__RECORD EXCERPTS__
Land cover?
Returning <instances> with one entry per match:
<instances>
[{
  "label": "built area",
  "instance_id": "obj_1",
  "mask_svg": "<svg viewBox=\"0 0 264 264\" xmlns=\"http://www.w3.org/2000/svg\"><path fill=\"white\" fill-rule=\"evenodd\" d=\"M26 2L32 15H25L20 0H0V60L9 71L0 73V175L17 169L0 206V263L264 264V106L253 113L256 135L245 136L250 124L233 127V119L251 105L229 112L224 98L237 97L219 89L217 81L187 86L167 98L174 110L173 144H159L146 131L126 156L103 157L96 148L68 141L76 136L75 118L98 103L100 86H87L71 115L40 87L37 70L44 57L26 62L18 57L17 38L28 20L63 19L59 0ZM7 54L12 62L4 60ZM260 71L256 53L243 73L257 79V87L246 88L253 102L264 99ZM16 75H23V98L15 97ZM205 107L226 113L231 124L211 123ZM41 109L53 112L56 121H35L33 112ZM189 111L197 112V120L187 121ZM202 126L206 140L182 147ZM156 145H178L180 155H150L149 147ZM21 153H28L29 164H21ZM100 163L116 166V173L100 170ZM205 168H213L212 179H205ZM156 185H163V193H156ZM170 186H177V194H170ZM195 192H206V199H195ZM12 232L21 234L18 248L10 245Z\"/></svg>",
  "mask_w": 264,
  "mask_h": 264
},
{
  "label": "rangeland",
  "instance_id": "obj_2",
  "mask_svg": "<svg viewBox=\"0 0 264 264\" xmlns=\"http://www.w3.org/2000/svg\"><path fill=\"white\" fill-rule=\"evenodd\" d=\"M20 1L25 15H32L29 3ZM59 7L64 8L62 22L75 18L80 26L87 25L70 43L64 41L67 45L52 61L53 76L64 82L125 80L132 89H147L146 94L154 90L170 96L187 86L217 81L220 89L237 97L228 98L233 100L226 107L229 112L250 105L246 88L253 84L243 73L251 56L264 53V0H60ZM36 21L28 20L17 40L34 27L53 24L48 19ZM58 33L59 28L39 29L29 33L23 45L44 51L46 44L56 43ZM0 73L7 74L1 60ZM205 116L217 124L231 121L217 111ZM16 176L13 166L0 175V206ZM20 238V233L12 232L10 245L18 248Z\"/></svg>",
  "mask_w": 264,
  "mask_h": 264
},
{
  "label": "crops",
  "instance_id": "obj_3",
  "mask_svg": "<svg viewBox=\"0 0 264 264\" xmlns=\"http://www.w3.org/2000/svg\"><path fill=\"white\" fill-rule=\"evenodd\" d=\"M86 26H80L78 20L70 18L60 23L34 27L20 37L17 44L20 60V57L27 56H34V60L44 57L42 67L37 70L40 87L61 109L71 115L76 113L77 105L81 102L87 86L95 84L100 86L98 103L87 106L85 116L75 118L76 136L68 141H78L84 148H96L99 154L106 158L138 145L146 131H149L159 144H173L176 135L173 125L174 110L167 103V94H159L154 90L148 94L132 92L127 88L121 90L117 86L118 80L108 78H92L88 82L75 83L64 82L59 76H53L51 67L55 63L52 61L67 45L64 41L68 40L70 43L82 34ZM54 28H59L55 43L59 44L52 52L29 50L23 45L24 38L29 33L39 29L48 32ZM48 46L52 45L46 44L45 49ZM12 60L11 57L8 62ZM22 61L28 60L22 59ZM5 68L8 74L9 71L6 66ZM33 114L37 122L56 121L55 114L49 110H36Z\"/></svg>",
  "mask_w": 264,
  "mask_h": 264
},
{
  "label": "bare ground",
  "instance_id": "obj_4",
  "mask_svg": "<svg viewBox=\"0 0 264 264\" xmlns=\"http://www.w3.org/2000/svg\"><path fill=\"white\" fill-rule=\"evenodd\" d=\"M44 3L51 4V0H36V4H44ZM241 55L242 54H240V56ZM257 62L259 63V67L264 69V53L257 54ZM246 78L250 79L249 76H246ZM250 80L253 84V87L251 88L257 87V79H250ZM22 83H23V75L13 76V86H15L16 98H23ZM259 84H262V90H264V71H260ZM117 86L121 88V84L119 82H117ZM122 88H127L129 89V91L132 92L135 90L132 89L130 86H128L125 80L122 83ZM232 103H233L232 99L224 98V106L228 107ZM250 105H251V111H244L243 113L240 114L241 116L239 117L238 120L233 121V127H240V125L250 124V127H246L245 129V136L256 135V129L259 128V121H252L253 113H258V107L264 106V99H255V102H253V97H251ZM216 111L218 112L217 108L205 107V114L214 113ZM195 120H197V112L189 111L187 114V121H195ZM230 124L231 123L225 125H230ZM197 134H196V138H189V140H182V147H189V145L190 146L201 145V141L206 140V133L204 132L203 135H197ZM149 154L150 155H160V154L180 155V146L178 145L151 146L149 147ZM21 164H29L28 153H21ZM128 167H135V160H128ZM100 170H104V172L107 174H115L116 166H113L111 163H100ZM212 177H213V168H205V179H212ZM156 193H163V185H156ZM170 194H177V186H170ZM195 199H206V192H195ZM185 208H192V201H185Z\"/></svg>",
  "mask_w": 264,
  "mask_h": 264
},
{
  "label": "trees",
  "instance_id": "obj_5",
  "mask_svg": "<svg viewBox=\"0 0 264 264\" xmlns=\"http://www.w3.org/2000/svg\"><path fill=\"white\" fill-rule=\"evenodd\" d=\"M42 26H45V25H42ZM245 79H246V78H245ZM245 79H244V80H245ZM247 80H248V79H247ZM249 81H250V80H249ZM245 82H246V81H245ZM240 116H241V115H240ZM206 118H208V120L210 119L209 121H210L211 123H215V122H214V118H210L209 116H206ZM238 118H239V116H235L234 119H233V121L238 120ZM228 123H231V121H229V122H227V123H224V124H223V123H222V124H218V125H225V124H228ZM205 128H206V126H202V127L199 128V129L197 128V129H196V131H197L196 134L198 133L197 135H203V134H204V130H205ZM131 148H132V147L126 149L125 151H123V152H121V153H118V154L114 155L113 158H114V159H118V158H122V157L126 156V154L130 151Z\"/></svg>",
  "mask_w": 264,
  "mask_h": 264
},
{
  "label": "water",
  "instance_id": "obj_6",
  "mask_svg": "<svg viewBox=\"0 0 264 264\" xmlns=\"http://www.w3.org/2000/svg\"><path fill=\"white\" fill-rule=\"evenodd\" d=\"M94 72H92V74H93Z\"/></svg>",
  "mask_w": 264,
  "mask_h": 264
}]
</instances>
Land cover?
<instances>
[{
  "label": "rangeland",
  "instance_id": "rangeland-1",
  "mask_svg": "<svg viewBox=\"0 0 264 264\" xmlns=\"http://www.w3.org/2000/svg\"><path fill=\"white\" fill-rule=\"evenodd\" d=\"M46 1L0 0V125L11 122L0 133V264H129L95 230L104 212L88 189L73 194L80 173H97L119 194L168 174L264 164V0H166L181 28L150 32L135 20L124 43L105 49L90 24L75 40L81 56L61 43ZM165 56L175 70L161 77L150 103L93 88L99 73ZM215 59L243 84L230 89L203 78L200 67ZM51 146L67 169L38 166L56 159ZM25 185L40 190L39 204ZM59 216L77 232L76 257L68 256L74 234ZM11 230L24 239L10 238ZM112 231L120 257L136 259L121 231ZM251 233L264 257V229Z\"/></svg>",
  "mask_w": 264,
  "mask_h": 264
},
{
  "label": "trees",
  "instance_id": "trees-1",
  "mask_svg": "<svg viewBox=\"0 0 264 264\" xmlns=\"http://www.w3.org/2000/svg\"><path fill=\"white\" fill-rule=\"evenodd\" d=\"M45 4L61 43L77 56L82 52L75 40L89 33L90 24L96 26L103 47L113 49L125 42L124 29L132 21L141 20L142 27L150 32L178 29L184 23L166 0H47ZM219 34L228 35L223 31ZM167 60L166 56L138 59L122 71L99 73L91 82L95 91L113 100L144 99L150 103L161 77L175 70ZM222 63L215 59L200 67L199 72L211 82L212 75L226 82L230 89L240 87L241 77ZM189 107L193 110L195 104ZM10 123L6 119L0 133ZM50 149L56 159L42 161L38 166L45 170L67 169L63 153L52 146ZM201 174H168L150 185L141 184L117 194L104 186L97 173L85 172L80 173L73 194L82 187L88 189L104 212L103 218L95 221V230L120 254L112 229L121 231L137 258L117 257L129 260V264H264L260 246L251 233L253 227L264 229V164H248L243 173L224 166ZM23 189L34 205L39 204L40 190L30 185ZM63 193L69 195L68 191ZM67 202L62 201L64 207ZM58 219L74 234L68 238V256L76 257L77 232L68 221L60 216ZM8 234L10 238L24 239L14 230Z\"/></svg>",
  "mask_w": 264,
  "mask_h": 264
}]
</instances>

__PROBLEM TO SOLVE__
Return each line of the material above that contains the string "label". Matches must have the same uppercase and lowercase letters.

__FULL OUTPUT__
  "label": "built area",
  "label": "rangeland",
  "label": "crops",
  "label": "bare ground",
  "label": "trees",
  "label": "water",
  "label": "rangeland",
  "label": "trees",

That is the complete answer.